I am trying to write parser (parse postal code's streets and houses) with eventmachine and em-synchrony. The thing is that the website I want to parse has nested structure – for each postal code there are many pages of streets, which has pagination. So the algorithm is pretty simple:
- for each postal code
- visit postcal code index page
- parse index page
- parse pagination
- for each pagination page parse this page
- visit postcal code index page
Here is an example of such a parser (it works):
require "nokogiri"
require "em-synchrony"
require "em-synchrony/em-http"
def url page = nil
url = "http://gistflow.com/all"
url << "?page=#{page}" if page
url
end
EM.synchrony do
concurrency = 2
# here [1] is array of index pages, for this template let it be just [1]
results = EM::Synchrony::Iterator.new([1], concurrency).map do |index, iter|
index_page = EM::HttpRequest.new(url).aget
index_page.callback do
# here we make some parsing and find out wheter index page
# has pagination.
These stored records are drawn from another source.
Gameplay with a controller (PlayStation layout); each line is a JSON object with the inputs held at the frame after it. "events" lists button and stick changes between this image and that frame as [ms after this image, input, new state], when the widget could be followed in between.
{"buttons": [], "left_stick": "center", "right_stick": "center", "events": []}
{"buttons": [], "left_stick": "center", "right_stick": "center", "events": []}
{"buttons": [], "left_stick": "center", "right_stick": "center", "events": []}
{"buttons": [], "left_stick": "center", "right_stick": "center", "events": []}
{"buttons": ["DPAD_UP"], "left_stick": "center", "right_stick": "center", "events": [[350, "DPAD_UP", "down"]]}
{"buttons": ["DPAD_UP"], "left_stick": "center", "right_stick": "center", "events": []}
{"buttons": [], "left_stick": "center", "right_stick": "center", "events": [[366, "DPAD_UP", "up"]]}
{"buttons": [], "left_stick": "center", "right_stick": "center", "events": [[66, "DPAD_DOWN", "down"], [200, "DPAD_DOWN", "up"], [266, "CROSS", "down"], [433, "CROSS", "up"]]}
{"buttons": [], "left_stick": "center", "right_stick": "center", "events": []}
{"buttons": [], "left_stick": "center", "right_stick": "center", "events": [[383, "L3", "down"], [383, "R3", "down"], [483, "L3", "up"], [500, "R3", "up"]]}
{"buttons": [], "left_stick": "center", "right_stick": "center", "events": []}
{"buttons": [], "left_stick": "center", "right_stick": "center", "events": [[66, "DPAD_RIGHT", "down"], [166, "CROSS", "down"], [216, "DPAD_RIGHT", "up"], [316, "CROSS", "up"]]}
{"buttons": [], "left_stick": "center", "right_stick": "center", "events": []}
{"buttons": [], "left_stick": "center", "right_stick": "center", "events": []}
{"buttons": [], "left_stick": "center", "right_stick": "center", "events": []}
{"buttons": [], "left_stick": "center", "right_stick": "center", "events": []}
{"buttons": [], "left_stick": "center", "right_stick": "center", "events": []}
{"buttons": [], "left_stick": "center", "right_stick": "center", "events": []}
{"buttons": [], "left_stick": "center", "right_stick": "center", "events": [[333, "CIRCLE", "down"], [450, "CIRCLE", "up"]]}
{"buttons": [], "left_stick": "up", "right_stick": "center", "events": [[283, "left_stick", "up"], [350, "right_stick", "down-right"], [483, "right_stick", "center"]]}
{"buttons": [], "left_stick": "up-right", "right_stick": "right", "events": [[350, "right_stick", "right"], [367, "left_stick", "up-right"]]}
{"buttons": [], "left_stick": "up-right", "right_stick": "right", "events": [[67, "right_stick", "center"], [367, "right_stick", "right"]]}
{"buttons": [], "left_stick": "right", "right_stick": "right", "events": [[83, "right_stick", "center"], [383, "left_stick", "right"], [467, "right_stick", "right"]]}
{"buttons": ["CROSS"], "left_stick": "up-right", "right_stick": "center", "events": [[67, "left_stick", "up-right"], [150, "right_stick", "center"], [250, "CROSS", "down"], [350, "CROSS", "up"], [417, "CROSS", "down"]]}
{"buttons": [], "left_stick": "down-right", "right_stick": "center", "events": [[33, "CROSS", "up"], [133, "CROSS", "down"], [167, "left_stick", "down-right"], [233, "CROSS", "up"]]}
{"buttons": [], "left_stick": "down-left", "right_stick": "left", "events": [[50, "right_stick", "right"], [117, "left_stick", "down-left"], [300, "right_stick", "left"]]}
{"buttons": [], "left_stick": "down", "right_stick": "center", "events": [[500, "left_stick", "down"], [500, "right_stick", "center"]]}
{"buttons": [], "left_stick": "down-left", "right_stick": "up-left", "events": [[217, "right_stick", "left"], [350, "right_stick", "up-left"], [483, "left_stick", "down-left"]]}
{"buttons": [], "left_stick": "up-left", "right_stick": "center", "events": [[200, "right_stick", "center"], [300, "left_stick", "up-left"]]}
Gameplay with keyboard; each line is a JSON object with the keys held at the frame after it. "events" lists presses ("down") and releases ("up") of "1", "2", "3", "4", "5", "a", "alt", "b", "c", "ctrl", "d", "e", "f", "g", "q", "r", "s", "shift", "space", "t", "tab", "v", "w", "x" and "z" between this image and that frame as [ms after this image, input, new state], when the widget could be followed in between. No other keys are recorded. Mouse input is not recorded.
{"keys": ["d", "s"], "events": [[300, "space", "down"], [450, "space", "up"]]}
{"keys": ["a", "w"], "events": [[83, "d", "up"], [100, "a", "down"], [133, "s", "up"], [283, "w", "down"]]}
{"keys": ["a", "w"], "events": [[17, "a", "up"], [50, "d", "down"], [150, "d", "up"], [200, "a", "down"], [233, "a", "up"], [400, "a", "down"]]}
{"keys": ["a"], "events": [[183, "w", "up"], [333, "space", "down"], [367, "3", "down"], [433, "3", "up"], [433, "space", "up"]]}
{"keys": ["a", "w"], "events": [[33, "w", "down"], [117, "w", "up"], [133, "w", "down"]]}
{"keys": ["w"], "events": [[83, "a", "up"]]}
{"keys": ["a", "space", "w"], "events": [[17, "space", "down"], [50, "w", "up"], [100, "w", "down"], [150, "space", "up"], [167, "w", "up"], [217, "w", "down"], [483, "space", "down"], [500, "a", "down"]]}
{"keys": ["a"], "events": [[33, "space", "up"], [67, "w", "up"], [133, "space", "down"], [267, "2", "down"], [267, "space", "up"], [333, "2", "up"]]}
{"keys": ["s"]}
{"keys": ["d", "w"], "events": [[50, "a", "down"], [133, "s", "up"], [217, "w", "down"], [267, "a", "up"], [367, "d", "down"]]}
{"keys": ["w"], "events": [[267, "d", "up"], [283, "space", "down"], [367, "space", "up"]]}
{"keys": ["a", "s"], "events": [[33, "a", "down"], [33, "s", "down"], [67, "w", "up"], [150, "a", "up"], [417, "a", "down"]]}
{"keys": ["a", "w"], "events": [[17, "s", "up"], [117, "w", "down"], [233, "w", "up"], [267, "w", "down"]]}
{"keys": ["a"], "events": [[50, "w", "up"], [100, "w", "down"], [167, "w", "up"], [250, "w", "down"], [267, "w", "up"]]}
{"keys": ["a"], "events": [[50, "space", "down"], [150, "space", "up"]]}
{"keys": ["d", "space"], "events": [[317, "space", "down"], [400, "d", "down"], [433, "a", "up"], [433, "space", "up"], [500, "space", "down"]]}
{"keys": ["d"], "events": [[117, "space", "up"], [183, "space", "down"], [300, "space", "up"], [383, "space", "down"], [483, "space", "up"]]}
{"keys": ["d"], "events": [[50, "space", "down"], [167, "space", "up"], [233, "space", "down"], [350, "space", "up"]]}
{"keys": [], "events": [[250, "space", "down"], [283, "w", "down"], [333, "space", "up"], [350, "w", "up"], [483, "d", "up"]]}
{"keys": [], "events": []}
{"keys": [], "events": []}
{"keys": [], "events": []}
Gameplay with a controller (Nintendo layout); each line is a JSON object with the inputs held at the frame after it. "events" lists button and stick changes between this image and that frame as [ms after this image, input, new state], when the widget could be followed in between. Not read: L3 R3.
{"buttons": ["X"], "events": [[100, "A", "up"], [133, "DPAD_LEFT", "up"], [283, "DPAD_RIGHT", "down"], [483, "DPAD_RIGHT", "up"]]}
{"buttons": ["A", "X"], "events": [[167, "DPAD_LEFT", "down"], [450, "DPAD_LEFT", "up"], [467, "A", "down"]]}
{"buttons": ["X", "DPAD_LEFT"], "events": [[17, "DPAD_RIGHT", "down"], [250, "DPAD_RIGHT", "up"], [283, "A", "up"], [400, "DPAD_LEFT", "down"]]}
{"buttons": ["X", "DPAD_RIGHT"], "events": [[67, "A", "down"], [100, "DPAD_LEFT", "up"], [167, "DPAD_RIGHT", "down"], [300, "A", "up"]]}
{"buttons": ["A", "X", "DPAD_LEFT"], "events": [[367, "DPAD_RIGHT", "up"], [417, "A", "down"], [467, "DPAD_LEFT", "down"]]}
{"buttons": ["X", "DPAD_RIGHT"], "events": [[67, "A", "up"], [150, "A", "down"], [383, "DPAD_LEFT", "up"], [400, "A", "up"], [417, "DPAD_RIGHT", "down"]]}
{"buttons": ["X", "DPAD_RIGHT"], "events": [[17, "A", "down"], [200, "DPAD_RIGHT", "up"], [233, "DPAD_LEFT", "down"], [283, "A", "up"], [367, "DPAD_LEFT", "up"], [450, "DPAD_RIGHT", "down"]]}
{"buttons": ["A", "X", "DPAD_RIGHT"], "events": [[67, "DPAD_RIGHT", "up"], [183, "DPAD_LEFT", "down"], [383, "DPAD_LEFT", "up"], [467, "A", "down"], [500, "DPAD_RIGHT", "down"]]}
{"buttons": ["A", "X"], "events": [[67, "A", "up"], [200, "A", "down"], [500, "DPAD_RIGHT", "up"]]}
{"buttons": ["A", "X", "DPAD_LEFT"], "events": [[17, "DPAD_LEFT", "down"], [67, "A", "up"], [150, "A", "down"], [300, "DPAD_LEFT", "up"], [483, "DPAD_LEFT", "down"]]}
The worst case is that it has pagination
pages = [2,3,4,5]
unless pages.empty?
# here we need to parse all pages
# with urls like url(page)
# how can I do it more efficiently?
end
iter.return "SUCC #{index}"
end
index_page.errback do
iter.return "ERR #{index}"
end
end
p results
EM.stop
end
So the trick is inside this block:
unless pages.empty?
# here we need to parse all pages
# with urls like url(page)
# how can I do it more efficiently?
end
How can I implement nested EM HTTP calls inside synchrony iterator loop?
I was trying different approaches but each time I got errors like "couldn't yield from root fiber" or errback block was called.